# INSTRUCTIONS TO FOLLOW
Character for character, give back every line below.

(Stored dataset items)
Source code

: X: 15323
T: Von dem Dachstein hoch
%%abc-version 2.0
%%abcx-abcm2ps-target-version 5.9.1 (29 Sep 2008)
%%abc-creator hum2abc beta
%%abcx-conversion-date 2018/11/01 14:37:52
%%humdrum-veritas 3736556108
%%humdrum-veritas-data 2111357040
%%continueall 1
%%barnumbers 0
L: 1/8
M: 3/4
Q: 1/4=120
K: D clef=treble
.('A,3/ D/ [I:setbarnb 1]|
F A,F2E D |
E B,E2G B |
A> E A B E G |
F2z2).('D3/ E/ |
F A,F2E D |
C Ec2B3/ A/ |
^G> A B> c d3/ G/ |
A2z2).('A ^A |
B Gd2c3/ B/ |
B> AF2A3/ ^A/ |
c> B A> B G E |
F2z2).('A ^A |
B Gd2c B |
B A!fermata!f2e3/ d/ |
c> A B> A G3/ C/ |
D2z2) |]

# SOLUTION
Source code

: X: 15323
T: Von dem Dachstein hoch
%%abc-version 2.0
%%abcx-abcm2ps-target-version 5.9.1 (29 Sep 2008)
%%abc-creator hum2abc beta
%%abcx-conversion-date 2018/11/01 14:37:52
%%humdrum-veritas 3736556108
%%humdrum-veritas-data 2111357040
%%continueall 1
%%barnumbers 0
L: 1/8
M: 3/4
Q: 1/4=120
K: D clef=treble
.('A,3/ D/ [I:setbarnb 1]|
F A,F2E D |
E B,E2G B |
A> E A B E G |
F2z2).('D3/ E/ |
F A,F2E D |
C Ec2B3/ A/ |
^G> A B> c d3/ G/ |
A2z2).('A ^A |
B Gd2c3/ B/ |
B> AF2A3/ ^A/ |
c> B A> B G E |
F2z2).('A ^A |
B Gd2c B |
B A!fermata!f2e3/ d/ |
c> A B> A G3/ C/ |
D2z2) |]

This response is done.